If we think interest rates will be cut in a country we favor, which would be detrimental to the currency, we buy long-dated debt and hedge the currency. If we want to own something that is essentially a cash proxy, then we buy short-dated bonds and hedge the currency. 

Q: What was your experience with the Russian crisis?

Russian assets fell out of favor when oil prices fell sharply, along with the increase in political risk in 2014. In early 2015 the strategy invested in US dollar-denominated Russian government debt at high yield levels to take advantage of the high spread, and rode the recovery until the yield on US dollar-denominated bonds looked less attractive. At that point, we rotated that exposure into local Russian government bonds where the yield was significantly higher, which also provided us with full exposure to the currency. Currently, we have about 6.5% in local Russian investments. 

Q: What is your portfolio construction process?

Anything in the portfolio is there on merit, because the Team thinks that over the coming 12 months it will generate a good positive return and the proven investment process we have indicated that we should own it. When we buy into a market we will only buy a small position and wait for this to move into profit before any additional exposure is added. In addition, if the position does not move into profit within a set period then this would trigger a review which would frequently result in the position being sold. We also operate a portfolio stop-loss discipline whereby if the fund falls by a certain percentage in any month, then all positions are automatically reduced across the board. Further losses will then lead to a further reduction in overall exposure.

Our flexibility is evident when you compare our positioning at the end of last year to where we are today. In December, our cash position approached our 40% maximum, and 15% of the fund was exposed to currencies. The duration on the fund was less than one year and we had no corporates, no external debt, and were defensive. 

Today, the fund looks considerably different. Fund duration is just over 4 years, 76% of the fund is exposed to currencies, we have exposure to about 20 different countries and the fund’s yield is just under 5%. We have increased risk as positions become more profitable during the course of the year. 

Q: How do you define and manage risk?

Our risk centers on the fund’s performance. Without complicated instruments, we avoid most counterparty risk—we do not use swaps, leverage, or a prime broker. Our risk lies in how our fund performs. We enforce diversification based on liquidity and have a strict fund stop-loss rule. While all absolute-return managers have different versions of this, ours is simple: if the fund falls by a certain percentage in any month, then all positions are automatically reduced across the board. Further losses will then lead to a further reduction in overall exposure. Now, historically, that means the fund can and does draw down when volatility picks up significantly, but it is very limited if you consider it relative to a benchmark approach. 

In 2008, for example, the fund drew down 9.9% from peak to trough. Because of our strict stop-loss rule, we avoided losing 20% or 30% and got the fund’s performance back to flat for the year. In 2015, the fund drew down again, by about 8.9%, but we have since recovered the entire draw down, having stopped poor performance relatively early. 

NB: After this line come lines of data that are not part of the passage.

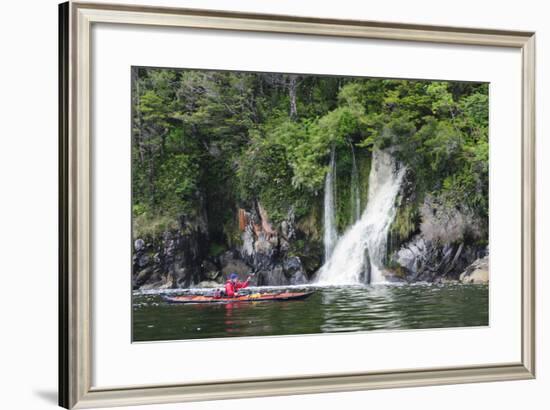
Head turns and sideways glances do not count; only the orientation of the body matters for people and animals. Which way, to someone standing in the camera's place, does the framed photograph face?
facing the viewer and to the right of the viewer
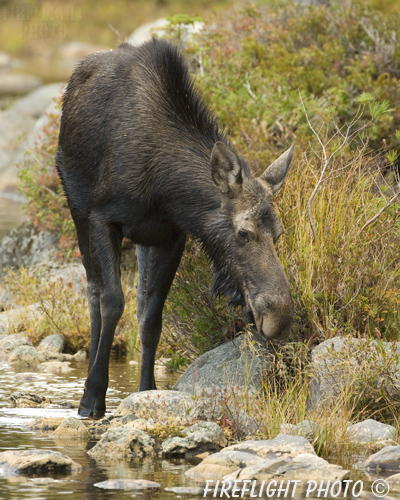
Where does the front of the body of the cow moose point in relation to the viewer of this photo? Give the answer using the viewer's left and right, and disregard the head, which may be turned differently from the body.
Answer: facing the viewer and to the right of the viewer

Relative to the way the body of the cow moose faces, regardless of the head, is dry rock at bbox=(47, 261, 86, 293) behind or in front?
behind

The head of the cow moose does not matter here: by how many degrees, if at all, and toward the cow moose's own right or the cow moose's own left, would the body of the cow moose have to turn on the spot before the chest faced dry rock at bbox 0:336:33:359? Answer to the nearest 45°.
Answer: approximately 180°
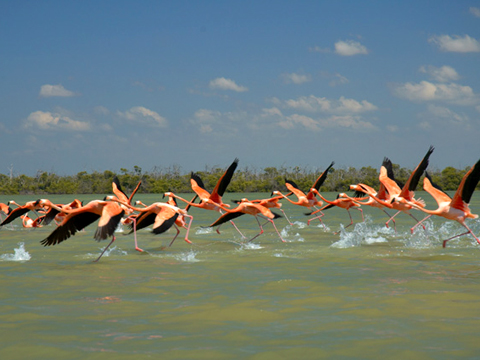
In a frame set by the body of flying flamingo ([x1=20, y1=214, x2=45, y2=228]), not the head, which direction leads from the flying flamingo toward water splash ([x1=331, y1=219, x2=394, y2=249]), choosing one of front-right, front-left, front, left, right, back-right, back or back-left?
back-left

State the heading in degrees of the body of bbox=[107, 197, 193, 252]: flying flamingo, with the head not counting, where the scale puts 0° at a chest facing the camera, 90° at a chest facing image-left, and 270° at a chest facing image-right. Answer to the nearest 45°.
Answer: approximately 90°

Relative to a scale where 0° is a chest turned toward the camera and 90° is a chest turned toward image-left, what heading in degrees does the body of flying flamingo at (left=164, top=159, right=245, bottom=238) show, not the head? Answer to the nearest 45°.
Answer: approximately 90°

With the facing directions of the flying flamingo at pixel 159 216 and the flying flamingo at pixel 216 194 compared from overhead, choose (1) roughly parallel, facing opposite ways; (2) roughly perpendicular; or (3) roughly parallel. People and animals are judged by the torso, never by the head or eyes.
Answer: roughly parallel

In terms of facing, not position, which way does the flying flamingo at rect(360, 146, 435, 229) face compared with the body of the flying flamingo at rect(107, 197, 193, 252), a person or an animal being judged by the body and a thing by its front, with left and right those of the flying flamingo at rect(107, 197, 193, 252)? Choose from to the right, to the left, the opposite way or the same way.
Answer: the same way

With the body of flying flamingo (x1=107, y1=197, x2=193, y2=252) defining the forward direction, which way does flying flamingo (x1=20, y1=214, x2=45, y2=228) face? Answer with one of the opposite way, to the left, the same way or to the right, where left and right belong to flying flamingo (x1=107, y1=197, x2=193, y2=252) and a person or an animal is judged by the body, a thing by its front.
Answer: the same way

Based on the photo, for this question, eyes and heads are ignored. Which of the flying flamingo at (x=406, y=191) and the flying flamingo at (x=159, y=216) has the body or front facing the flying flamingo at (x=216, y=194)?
the flying flamingo at (x=406, y=191)

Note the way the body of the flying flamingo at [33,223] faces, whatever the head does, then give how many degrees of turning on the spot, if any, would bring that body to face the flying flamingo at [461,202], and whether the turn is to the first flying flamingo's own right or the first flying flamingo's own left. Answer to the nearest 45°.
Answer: approximately 135° to the first flying flamingo's own left

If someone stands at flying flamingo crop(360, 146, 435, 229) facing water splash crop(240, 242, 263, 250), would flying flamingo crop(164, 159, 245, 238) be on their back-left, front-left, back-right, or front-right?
front-right

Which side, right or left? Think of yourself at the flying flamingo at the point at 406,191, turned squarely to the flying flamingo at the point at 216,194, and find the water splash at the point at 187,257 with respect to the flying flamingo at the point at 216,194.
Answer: left

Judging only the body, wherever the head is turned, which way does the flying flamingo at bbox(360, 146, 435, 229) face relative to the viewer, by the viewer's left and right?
facing to the left of the viewer

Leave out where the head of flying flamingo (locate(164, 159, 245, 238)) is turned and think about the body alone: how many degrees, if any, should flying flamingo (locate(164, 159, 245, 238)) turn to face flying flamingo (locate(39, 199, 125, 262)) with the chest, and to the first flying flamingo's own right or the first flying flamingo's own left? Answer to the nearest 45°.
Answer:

This strict stop-loss rule ensures we limit poor performance, and once we insulate the fund against volatility, we wait until an opportunity presents itself to re-invest, starting with small positions and building to where we are fully invested. 

Risk management is for us: controlling drawdowns, holding onto the gains of the boom period, and then, when the time is right, being flexible enough to reinvest in the best current opportunities.